For the purposes of the calculation in this report, the committee assumed that approximately half of women with HPV infection experience a 3-month episode of limited or severe genital warts and the other half experience recurrences of limited or severe genital warts. Health utility indices (HUI) associated with those episodes range from .85 to .95. It was assumed that 10% of women with HPV infections develop cervical dysplasia due to the infection. It was also assumed that cancers that develop secondary to HPV infection occur with an average lag of 25 years from time of infection. Cervical cancers were separately described as carcinoma in situ, locally invasive at diagnosis, and advanced at diagnosis. Treatment phases and follow-up phases are included, with HUI and duration of that state ranging from 4 months of treatment at an HUI of .8 to 16 years of life spent at an HUI of .9.
Sequelae of HPV infection of men was assumed to parallel to a great degree that in women: several scenarios of genital warts and penile cancers. HUI and duration of time in the specific disease states show the same ranges as for women. Table A11–1 shows the disease states for both men and women.

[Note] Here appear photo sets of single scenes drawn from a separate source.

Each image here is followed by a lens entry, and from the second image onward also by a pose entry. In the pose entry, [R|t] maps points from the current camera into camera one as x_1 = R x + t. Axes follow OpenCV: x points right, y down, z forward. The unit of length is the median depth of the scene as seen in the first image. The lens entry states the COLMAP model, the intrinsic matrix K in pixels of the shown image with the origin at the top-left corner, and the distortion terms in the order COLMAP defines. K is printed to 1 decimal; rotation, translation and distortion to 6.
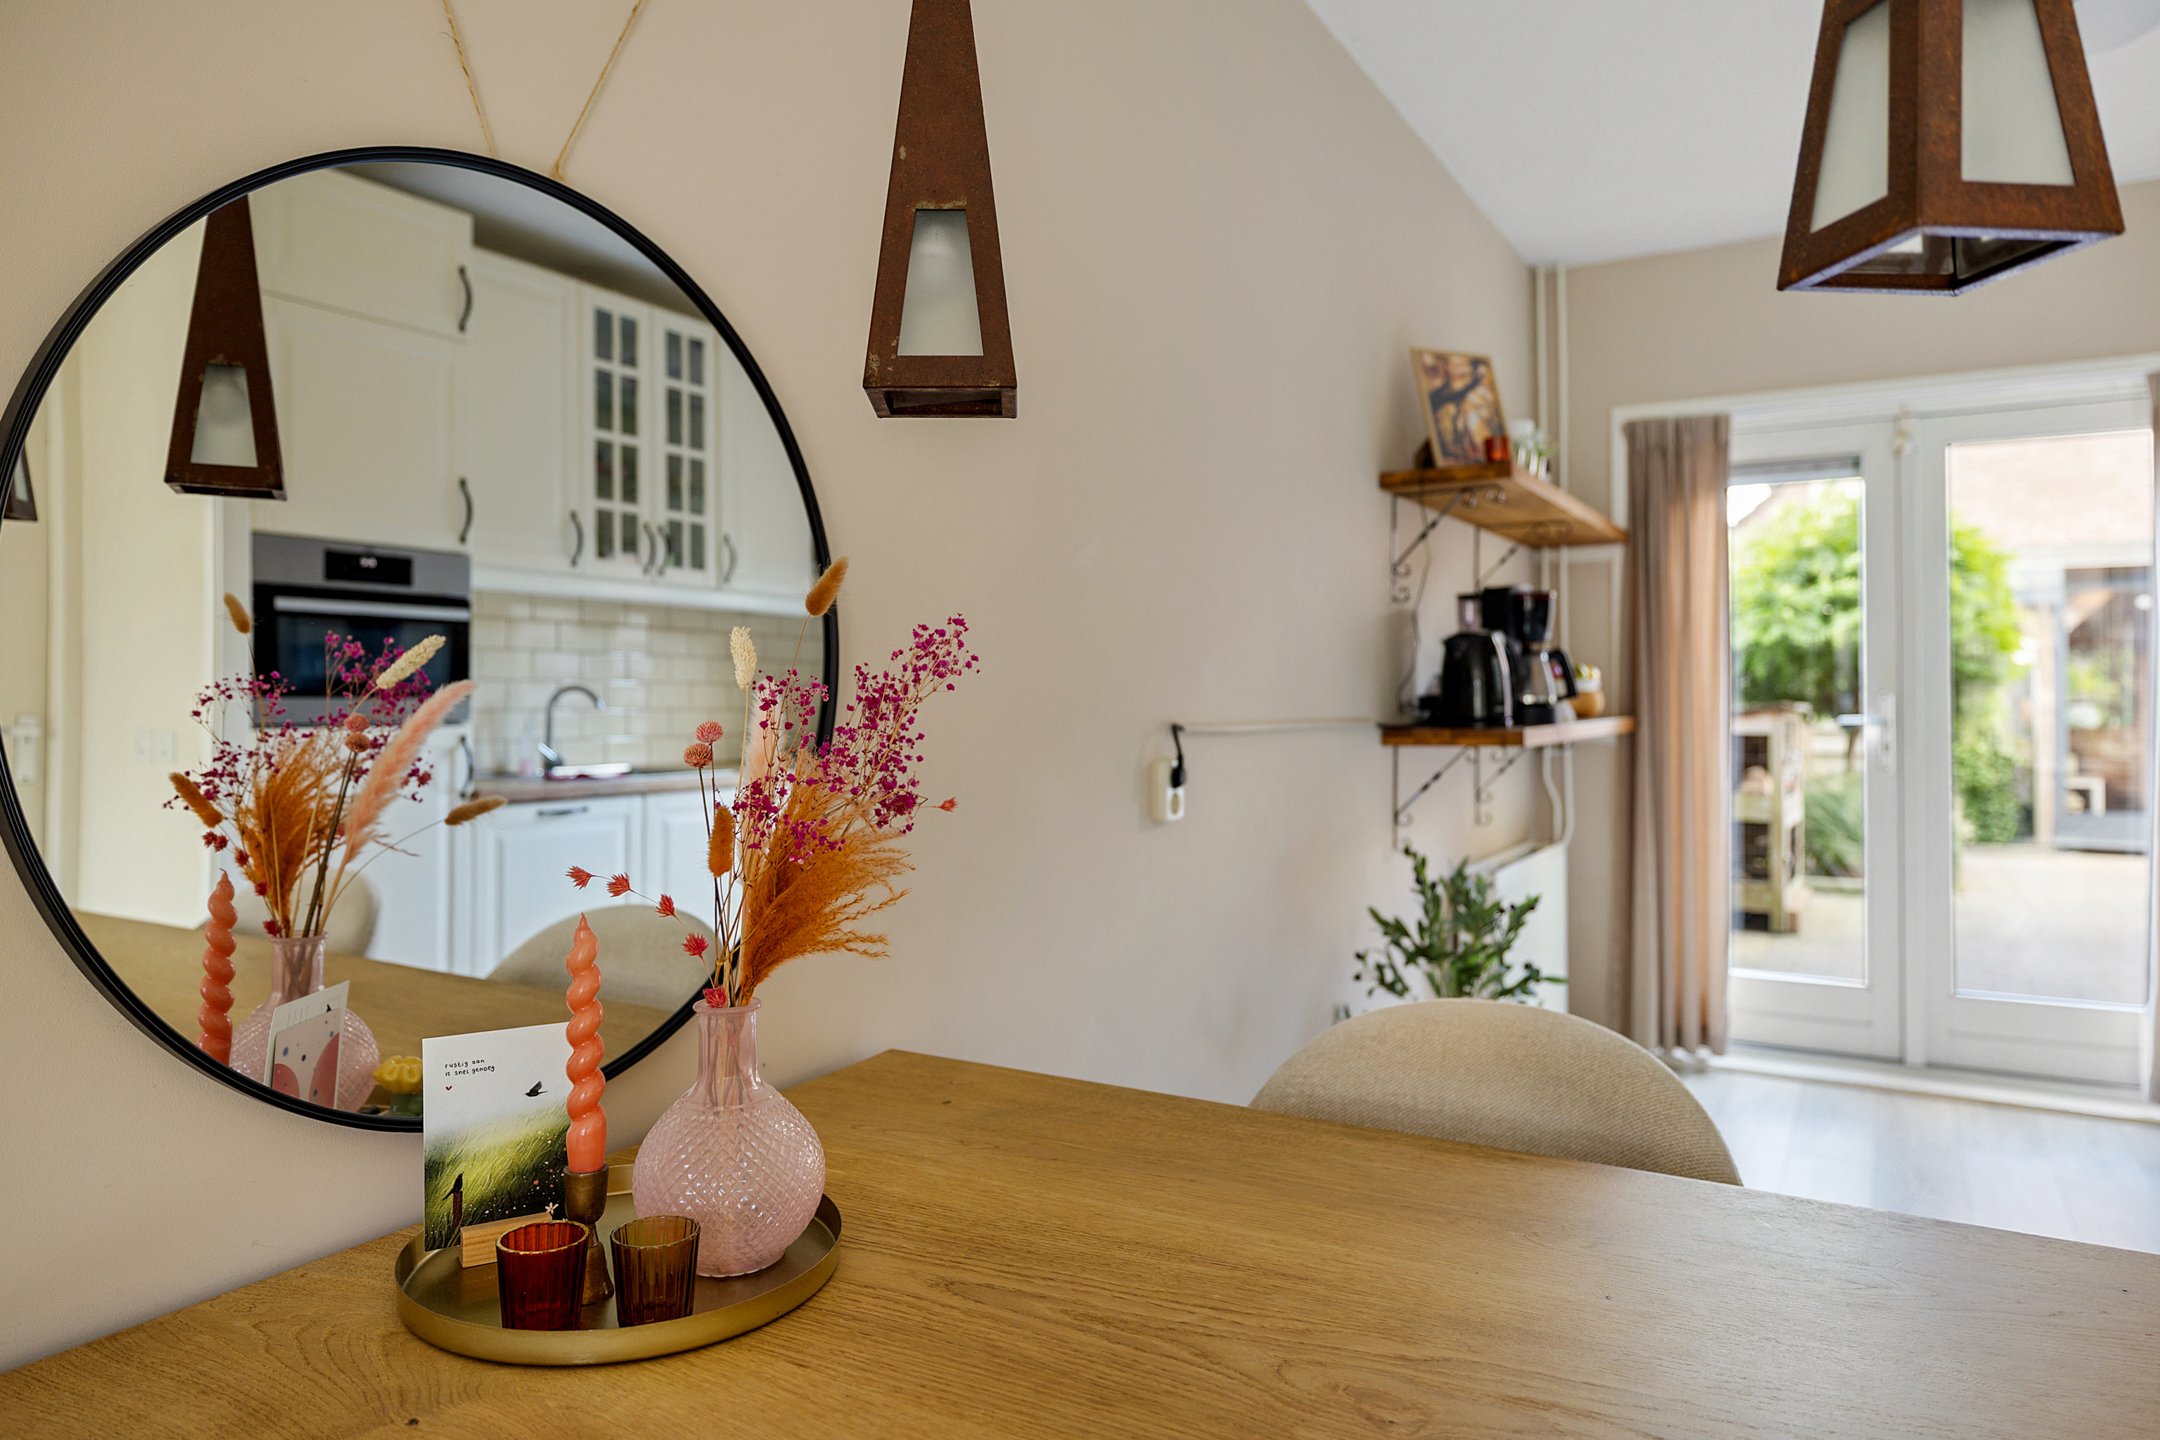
lens RADIAL K [[1406.6, 0, 1056.3], [0, 1406.6, 676.6], [0, 0, 1]] dist [-0.007498, 0.007417]
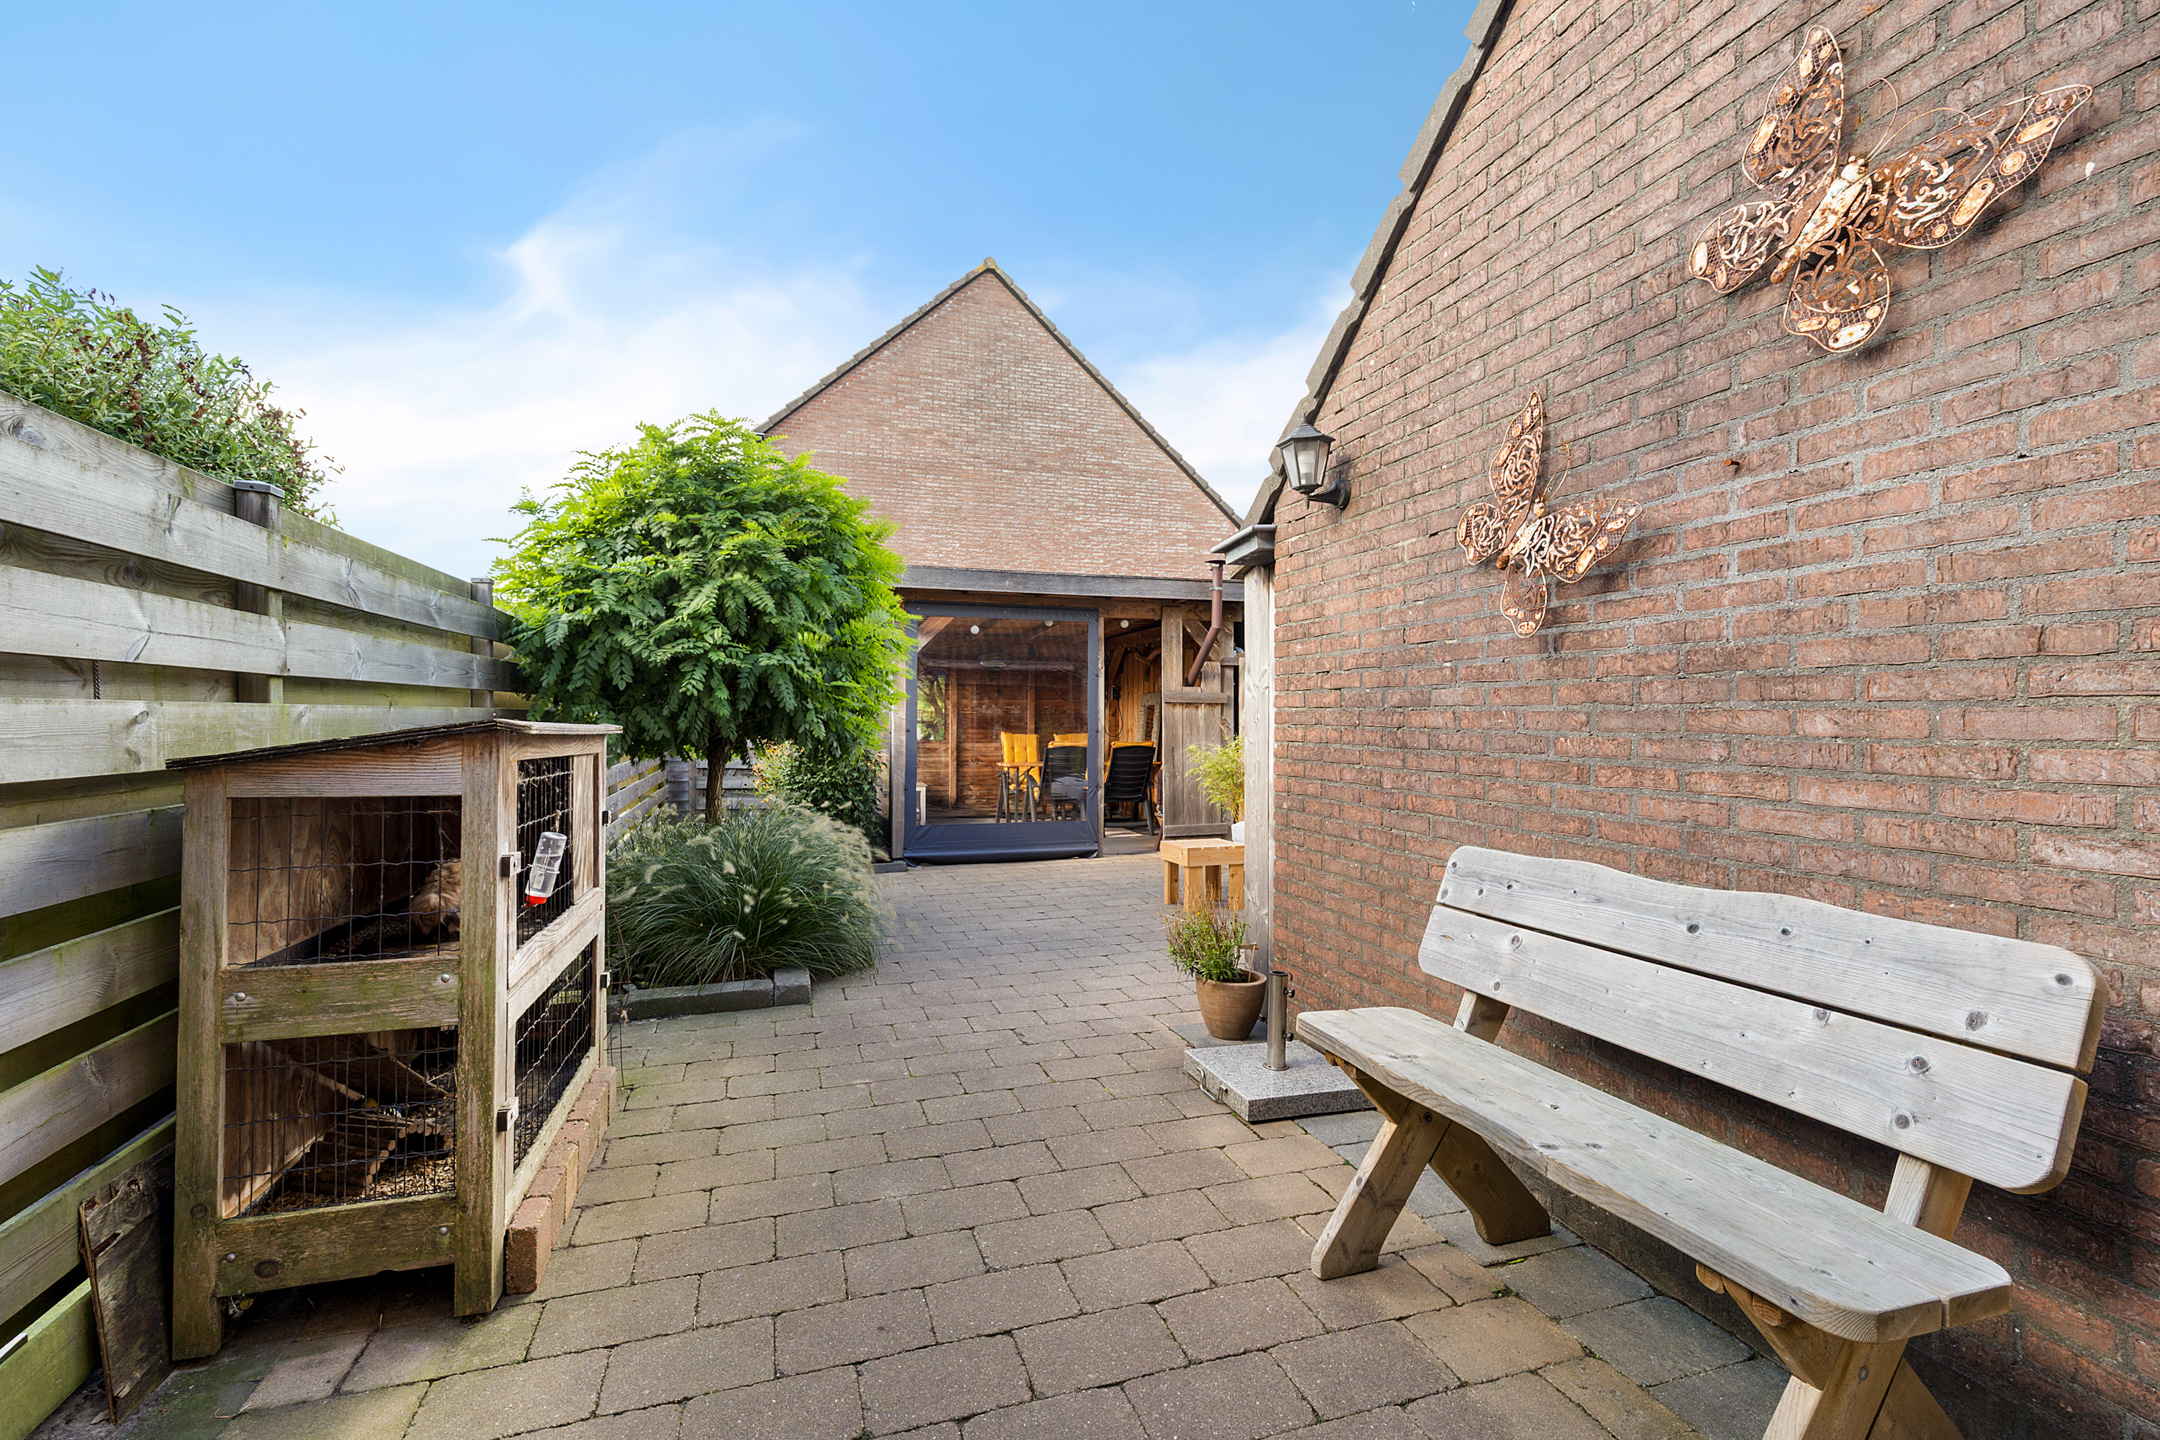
lens RADIAL K [[930.4, 0, 1068.0], [0, 930.4, 716.2], [0, 0, 1]] dist [0.002498, 0.001375]
pose [[0.664882, 0.002596, 0.746944, 0.848940], [-0.012296, 0.999896, 0.007470, 0.028062], [-0.746847, -0.014151, 0.664845, 1.398250]]
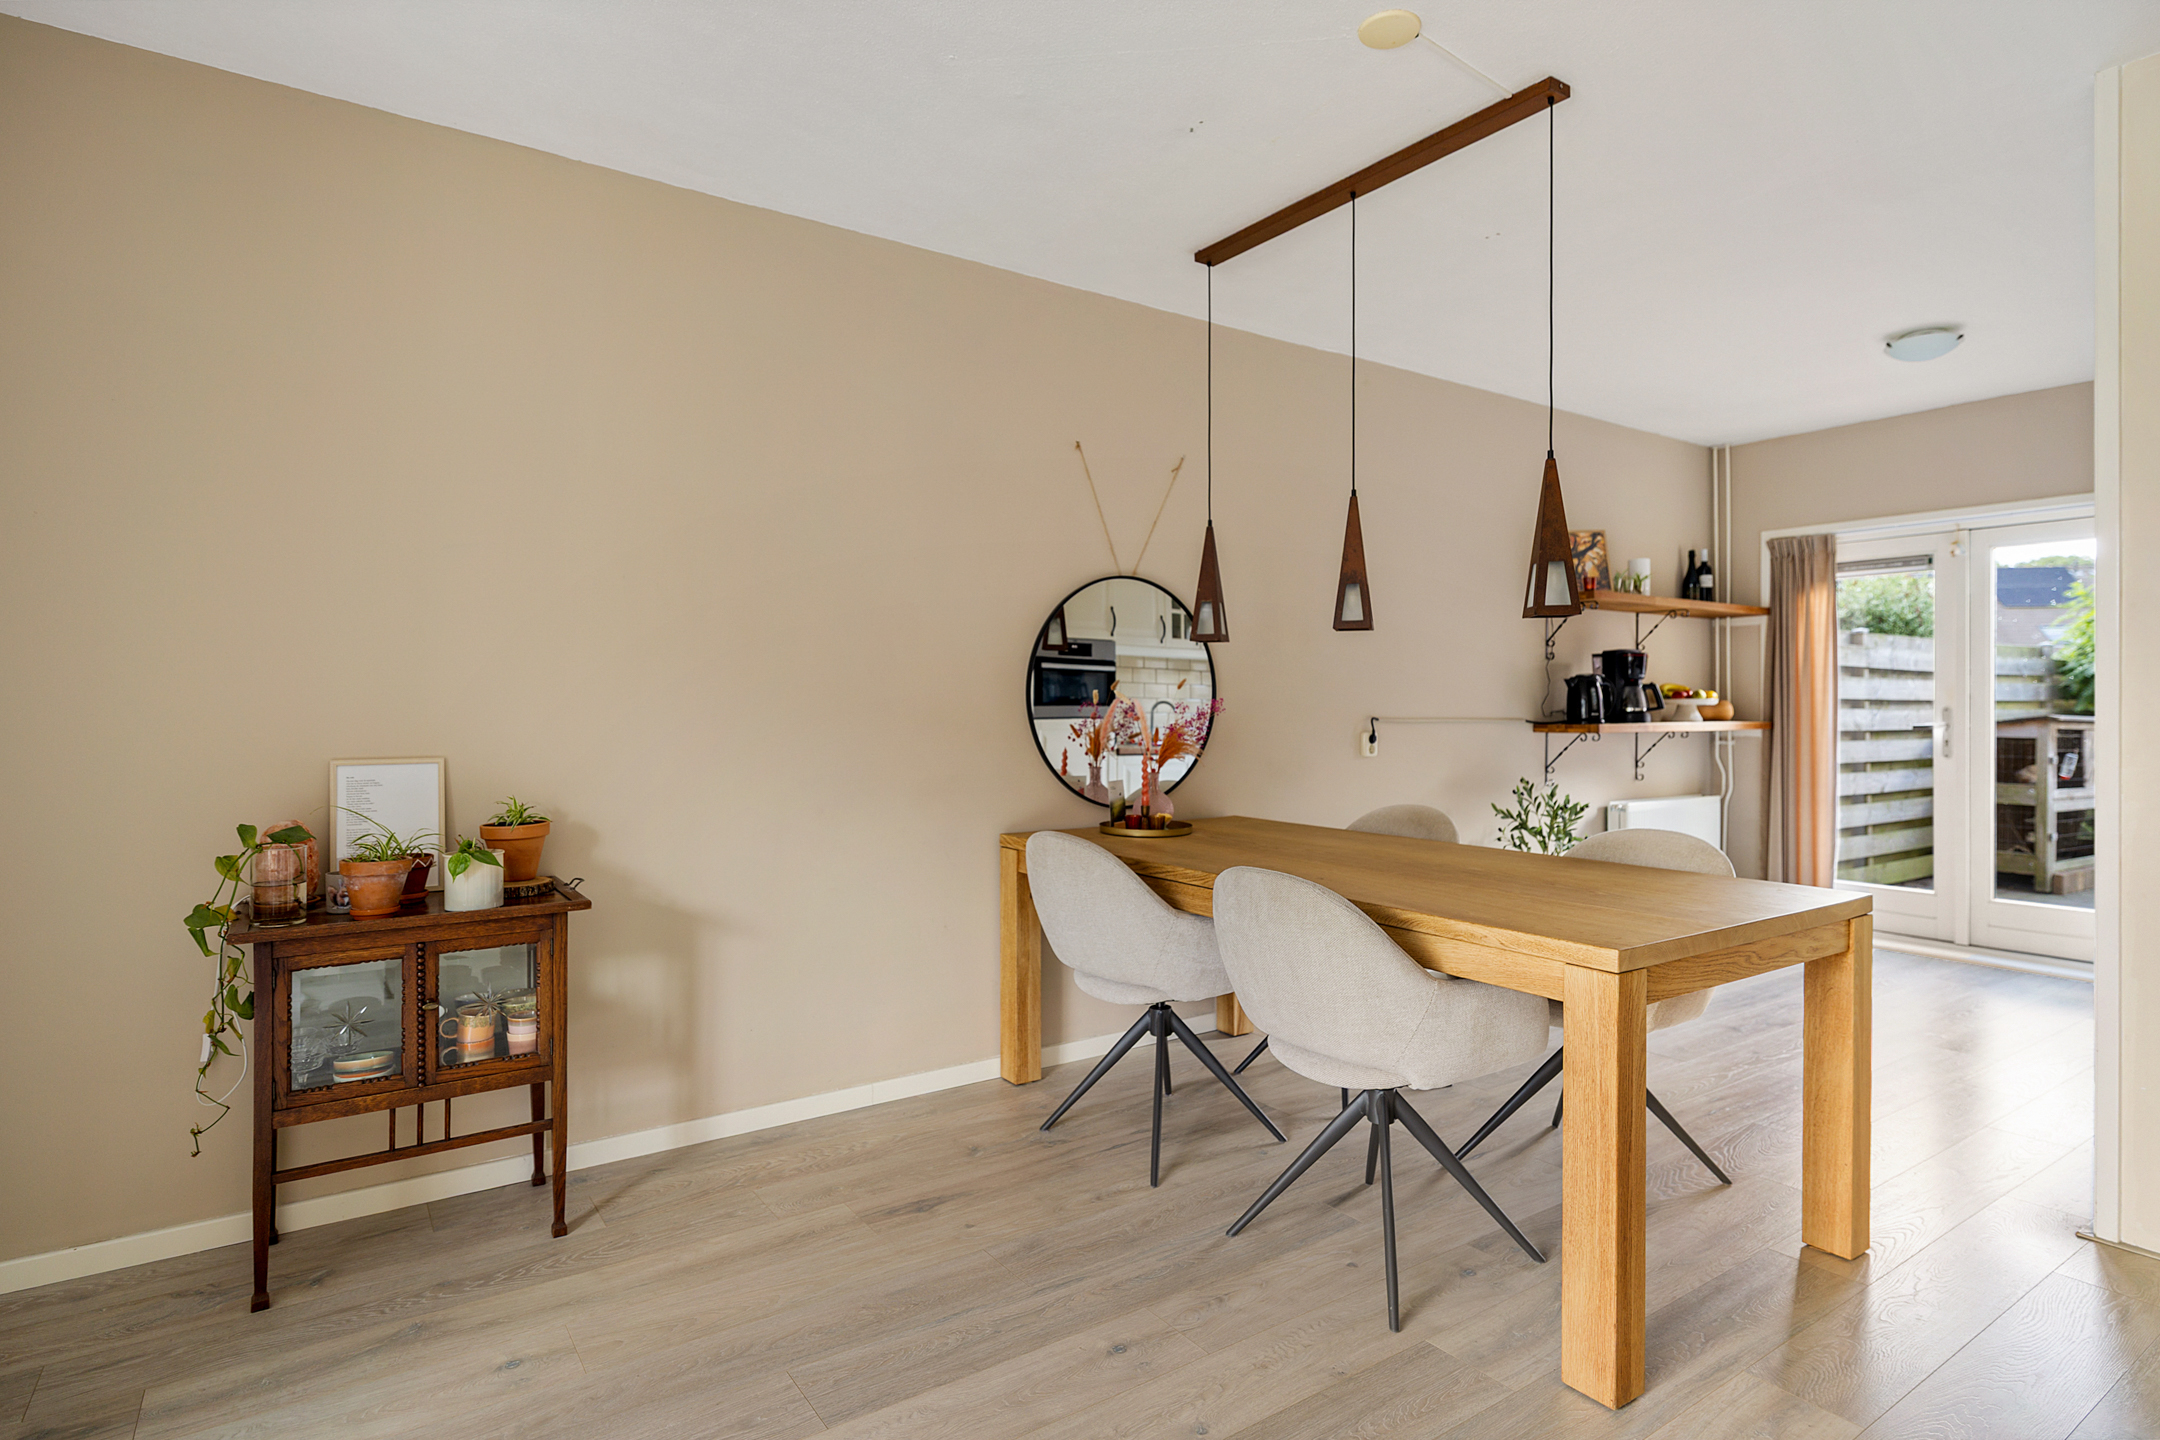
lens RADIAL K [[1119.2, 0, 1066.3], [0, 1119.2, 702.3], [0, 0, 1]] dist [0.000664, 0.001280]
pose [[0.902945, 0.002507, -0.429748, 0.281560], [0.001782, 0.999953, 0.009578, -0.008426], [0.429752, -0.009414, 0.902898, -0.651011]]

Table A11–2 summarizes the health care costs incurred by HPV infections. For the purposes of the calculations in this report, it was assumed that women with genital warts incur costs associated with physician visits and diagnostics. More severe cases were assumed to involve more frequent physician visits. It was assumed that approximately half of women with mild recurrent warts and all of the women with extensive recurrent warts visit a physician four times per year. It was assumed that women with cervical dysplasia incur costs associated with specialist visits, diagnostics, and follow-up visits for 1.5 years.
It was assumed that cervical carcinoma in situ was associated with multiple visits, advanced diagnostics, and ambulatory surgery during the treatment phase. During the 2-year follow-up, it was assumed that all patients receive 3 follow-up visits; and diagnostics per year. Treatment for locally invasive cervical cancer was assumed to be associated with physician visits, diagnostics, hospitalization, including costs for surgeons/anesthesiologists; and radiation therapy. The 2-year follow-up phase was assumed to include quarterly physician and diagnostic evaluation. Advanced cervical cancer was associated with similar treatment costs as for locally invasive cancer, but with increased physician visits during both the treatment phase and the follow-up phase.
Treatment patterns for acute and chronic (recurring genital warts and penile cancers) sequelae of HPV infection in men were assumed to be similar to that of treatment patterns in women.